2 – 3 ounces salt pork

3 ounces carrots, peeled and diced

3 ounces white or yellow onion, peeled and diced

1 bay leaf

1 sprig thyme

2 ounces butter

2 – 3 ounces all purpose flour

5 lbs. raw good quality tomatoes, chopped or mashed

1 quart veal or beef stock (preferably low sodium)

1 clove garlic, crushed

Salt and pepper to taste

Pinch of sugar

In a large stock pot, fry pork in butter. When fat of salt pork has melted, add carrots, onion, bay leaf and thyme. Cook the vegetables, stirring regularly. Stir in flour. Once it has browned, add in the tomatoes and stock. Stir the ingredients together until well mixed and then bring the sauce to a boil. Add the rest of the seasonings and the garlic. Simmer over low heat for 60 minutes. Remove sauce and pass it through a sieve to remove seeds and skin. If you have a high performance blender you can puree.
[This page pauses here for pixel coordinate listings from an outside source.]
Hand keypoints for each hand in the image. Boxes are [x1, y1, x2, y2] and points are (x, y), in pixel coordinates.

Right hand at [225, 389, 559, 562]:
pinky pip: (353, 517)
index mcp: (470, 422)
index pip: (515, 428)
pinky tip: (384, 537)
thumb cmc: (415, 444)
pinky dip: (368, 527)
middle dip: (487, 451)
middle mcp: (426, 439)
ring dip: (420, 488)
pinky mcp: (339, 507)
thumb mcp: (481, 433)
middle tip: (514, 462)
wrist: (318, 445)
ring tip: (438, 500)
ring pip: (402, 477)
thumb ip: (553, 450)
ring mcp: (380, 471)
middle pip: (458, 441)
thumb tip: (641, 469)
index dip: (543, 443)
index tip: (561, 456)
Hollandaise Sauce - traditional

You will need:

4 egg yolks

1 tbs freshly squeezed lemon juice

½ cup butter, melted

Pinch of cayenne or dash of tabasco

Pinch of salt

Vigorously whisk the egg yolks and lemon juice together in a stainless steel bowl until the mixture is thickened and doubled in volume. Place the bowl over a saucepan containing barely simmering water. Water should not touch the bottom of the bowl. Continue to whisk rapidly being careful not to let the eggs get too hot or they will scramble. Slowly drizzle the melted butter into the eggs and continue to whisk until the sauce thickens and doubles. Remove from heat and whisk in cayenne or tabasco and salt. Cover and keep in a warm spot until ready to serve. If sauce gets too thick, whisk in a few drops of warm water.
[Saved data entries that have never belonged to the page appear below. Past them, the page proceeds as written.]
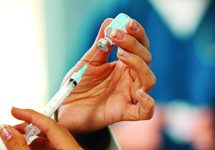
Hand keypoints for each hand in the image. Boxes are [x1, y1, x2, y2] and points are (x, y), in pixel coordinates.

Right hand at [0, 108, 80, 149]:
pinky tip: (26, 147)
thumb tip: (5, 130)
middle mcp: (75, 149)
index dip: (30, 115)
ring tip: (15, 138)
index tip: (14, 110)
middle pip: (51, 130)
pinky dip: (38, 146)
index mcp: (72, 149)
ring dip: (33, 138)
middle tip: (11, 127)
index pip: (50, 123)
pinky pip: (54, 147)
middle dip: (29, 127)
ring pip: (52, 140)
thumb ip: (19, 145)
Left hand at [57, 18, 155, 133]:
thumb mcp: (88, 62)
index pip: (140, 46)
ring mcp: (130, 95)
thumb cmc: (79, 86)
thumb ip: (100, 45)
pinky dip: (148, 103)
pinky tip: (139, 93)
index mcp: (124, 65)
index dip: (137, 34)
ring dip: (139, 65)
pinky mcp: (124, 112)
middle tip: (117, 35)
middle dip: (134, 44)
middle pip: (146, 59)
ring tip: (121, 55)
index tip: (127, 23)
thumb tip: (109, 21)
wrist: (66, 109)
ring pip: (149, 80)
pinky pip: (145, 112)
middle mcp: (131, 79)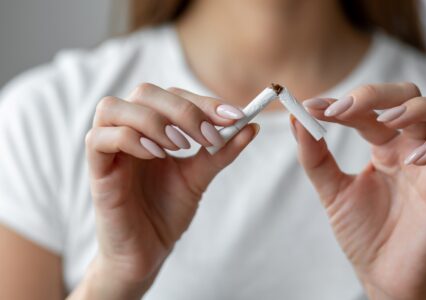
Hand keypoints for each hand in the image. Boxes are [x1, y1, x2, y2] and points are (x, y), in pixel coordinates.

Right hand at [73, 84, 256, 298]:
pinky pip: (99, 139)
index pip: (173, 95)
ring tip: (181, 146)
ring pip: (112, 107)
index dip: (204, 101)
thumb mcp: (200, 176)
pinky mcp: (96, 171)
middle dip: (182, 109)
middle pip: (144, 92)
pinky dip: (130, 139)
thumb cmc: (167, 212)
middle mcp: (127, 131)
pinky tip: (158, 156)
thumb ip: (221, 151)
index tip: (235, 116)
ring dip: (153, 121)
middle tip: (208, 136)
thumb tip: (252, 126)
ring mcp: (108, 149)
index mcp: (151, 128)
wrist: (147, 252)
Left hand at [293, 83, 425, 299]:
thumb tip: (296, 118)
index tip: (313, 106)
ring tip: (385, 120)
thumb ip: (315, 157)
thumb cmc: (363, 233)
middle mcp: (412, 147)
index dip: (343, 102)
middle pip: (411, 95)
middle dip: (378, 94)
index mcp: (385, 146)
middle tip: (344, 108)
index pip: (370, 109)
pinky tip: (412, 159)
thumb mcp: (332, 191)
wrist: (383, 274)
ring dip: (416, 107)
Hollandaise Sauce – Blender Version

You will need:

3 egg yolks

¼ tsp Dijon mustard

1 tbs lemon juice

1 dash of Tabasco

½ cup butter, melted

In your blender, combine egg yolks, mustard, lemon juice and Tabasco. Cover the blender and blend for about 5 seconds.

Melt the butter in microwave, about 1 minute, until completely melted and hot.

Set the blender on high speed and slowly pour the melted butter into the egg mixture. It should thicken almost immediately.

Keep sauce warm until ready to serve by placing blender container in pan of hot tap water.